Personally, I would prefer to see a combo Propeller and FPGA based board, but that is just me.
Actually I was off the mark.
Parallax could have a C and Assembler learning course.
PIC 32MX. Chip is not that important. As long as it's a PIC.:)
Parallax SX is Basic and Assembler. Close. C has gotten very big for MCU's.
Parallax made it's name with PIC's.
First one to have debugger that loaded into memory.
Probably still getting royalties from Microchip.
That's the onboard debugger you see in PIC's and AVR's now.
That had products for just about anything you wanted to do with a PIC.
The cost of the development board and software is hundreds of times the
the cost of the chip.
It's called 'value added'.
Parallax's value is writing software and documentation.
Do these not already exist?
What, like since the 1990's or earlier?
So, if I understand this correctly, you want Parallax to create a PIC32MX based board and the tools for it?
I'm still confused as to what you are looking for.
Jon
'create a PIC32MX based board and the tools for it?'
Pull out there old PIC material and dust it off.
Create a Second System. Busy hands are happy hands.
Parallax's PIC skills are just going to waste.
The way Parallax mastered PIC's is no small feat.
There are 500-900 page manuals about aspects of PIC's.
Parallax already knows that stuff. They have written quite a few themselves.
Just to 'pick up you marbles and go home' for whatever reason is ridiculous.
Time for Parallax to rejoin the PIC world.
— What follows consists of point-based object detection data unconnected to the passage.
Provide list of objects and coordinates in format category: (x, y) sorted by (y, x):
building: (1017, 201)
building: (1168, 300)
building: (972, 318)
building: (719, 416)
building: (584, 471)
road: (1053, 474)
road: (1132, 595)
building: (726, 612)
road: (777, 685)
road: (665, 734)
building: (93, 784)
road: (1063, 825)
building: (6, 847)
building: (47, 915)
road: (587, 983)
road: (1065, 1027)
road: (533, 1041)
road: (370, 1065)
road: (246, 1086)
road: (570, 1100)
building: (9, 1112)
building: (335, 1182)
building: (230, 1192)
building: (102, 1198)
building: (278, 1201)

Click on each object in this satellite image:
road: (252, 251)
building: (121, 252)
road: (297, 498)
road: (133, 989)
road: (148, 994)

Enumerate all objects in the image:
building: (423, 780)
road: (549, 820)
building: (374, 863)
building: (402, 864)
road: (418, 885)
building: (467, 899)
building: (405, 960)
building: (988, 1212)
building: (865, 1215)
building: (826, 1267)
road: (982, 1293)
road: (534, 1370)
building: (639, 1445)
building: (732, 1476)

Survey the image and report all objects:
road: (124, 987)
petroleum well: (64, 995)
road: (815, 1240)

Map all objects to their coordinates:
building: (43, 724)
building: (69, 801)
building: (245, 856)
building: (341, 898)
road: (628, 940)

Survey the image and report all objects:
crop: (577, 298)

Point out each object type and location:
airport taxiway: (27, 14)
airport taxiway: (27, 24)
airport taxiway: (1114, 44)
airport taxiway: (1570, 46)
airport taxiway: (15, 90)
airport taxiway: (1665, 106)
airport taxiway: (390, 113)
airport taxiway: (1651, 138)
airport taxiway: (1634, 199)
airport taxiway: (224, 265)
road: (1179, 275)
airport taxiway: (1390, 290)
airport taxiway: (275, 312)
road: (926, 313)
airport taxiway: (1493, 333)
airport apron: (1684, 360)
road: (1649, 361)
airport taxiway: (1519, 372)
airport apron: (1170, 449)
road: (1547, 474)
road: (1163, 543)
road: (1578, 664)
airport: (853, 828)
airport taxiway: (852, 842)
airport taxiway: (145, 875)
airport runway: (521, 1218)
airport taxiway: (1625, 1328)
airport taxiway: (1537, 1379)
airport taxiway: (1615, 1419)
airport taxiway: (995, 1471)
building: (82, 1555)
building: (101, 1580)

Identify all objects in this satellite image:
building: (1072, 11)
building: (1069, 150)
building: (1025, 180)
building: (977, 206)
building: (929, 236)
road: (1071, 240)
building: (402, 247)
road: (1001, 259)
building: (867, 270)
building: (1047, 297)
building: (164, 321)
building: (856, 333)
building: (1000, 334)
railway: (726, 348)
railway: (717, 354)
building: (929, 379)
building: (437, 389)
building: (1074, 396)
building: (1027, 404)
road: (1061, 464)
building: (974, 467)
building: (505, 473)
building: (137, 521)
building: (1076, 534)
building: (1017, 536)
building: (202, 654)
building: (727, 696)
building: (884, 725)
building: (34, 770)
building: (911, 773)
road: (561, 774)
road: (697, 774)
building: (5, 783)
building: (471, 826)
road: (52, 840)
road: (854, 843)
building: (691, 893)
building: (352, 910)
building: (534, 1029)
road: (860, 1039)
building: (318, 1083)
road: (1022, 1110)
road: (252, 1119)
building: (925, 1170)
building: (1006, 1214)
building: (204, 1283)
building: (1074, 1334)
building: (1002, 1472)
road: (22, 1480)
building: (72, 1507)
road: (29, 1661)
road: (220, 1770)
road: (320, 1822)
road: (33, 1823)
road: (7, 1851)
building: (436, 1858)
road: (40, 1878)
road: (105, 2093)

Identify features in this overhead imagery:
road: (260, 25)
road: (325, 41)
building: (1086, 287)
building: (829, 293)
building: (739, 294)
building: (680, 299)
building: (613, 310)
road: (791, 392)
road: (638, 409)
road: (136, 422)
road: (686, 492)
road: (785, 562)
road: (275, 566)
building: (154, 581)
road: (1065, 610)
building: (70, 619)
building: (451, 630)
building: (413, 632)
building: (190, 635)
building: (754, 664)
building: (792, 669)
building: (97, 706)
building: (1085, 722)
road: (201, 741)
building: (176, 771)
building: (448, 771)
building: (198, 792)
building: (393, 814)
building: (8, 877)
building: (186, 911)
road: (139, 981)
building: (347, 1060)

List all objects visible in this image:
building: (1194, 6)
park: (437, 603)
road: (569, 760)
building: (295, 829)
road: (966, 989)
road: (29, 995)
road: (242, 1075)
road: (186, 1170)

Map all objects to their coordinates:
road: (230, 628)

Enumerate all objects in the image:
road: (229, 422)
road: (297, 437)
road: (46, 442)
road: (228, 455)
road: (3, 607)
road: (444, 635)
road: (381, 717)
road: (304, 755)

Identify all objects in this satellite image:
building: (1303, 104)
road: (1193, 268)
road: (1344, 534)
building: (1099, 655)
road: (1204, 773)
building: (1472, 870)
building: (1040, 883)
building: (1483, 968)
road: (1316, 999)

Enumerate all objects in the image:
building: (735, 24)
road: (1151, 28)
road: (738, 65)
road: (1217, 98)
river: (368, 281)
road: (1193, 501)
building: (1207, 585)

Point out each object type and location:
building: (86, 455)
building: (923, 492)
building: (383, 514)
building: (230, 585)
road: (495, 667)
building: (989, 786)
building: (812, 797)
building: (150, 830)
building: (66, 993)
They could contribute alot.
Wow, some diverse and entertaining claims there
Says who ? and which 'PIC' ? Microchip now owns AVR, AVR32 and numerous ARMs, and PIC already covers a great many cores....
... and yet for all the chanting, you have yet to make a sound commercial case for WHY they should do this ?
This does raise an interesting point - did you notice the recent news about Intel pulling the Plug on a number of their IoT 'experimental' parts ?
One big mistake Intel made there, was to forget who their embedded customers were. They literally lost the skills.
Intel used to be an Embedded MCU leader, and one of their cores still is a very big player in 8b MCU space, but they behaved like a total novice.
Skills only remain skills if they are used, and very little (none?) of what Parallax does in 2017, involves ANY PIC opcodes at all.
However...
Are PICs still being used, at least in a mass amount? Seems to me that they are starting to fade away especially since Microchip bought Atmel. Is that your issue? Maybe you need to direct that energy toward Microchip.
I suspect that Parallax could outlast the PIC line and that the PIC may end up in the board pile with the Edison and Galileo.
Not just you....
I think this is an area Parallax should look closely at.
It is an area where they do have active and growing skills and a growing infrastructure, and FPGA prices continue to deliver more.
There can be multiple possible 'sweet spots', paired with P1 :
* Smallest FPGA/CPLD as Pin-expanders on P1 - get those extra IO everyone claims they need
* Medium FPGA as IQ and COG expanders, - at least one P1 COG, and perhaps custom HW like Quad Counters, Capture, PWM
* Larger FPGA, that can have at least one P2 COG, as P2 market seeding and support.
You mean like this ?
It seems the D2000 is still active, but the real test of such parts, is do they have others coming, and have critical mass ?
eg The core of the D2000 has appeal, and the price is tolerable, but what if someone wanted a 100~200MHz version ?
JMG
'Wow, some diverse and entertaining claims there'
Whatever you say.
'Back to erase-burn-plug-pray-repeat. The Parallax Downloader used a special PIC bond-out chip and was the first tool available that allowed code to be run in RAM'
That is the last thing I'm posting about Parallax from 20 years ago.
That was pre internet. It only exists in old timer's memory.
Manuals and hardware have been tossed a long time ago.